(Collected data entries)
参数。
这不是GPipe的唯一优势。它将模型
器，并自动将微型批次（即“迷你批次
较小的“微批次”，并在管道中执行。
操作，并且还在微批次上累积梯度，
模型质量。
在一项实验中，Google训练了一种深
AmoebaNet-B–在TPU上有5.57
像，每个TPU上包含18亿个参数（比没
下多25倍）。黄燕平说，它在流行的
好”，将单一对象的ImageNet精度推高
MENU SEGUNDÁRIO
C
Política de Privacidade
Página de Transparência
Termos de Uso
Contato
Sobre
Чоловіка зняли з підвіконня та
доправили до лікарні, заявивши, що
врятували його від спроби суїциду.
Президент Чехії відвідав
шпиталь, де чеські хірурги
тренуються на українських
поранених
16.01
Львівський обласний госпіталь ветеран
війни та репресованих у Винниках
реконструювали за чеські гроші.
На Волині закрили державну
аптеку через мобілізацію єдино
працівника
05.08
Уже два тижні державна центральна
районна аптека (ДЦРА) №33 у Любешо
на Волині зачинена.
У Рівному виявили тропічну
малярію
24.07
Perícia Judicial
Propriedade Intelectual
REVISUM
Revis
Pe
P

--

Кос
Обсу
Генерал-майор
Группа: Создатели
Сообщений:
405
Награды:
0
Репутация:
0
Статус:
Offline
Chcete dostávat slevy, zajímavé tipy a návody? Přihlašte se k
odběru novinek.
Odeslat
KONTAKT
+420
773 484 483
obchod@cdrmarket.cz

◆ Activity ◆
Copy out every line above that contains the string "Волині", treating uppercase and lowercase as distinct.

◆ Your response ◆
На Волині закрили державну
на Волині зачинена.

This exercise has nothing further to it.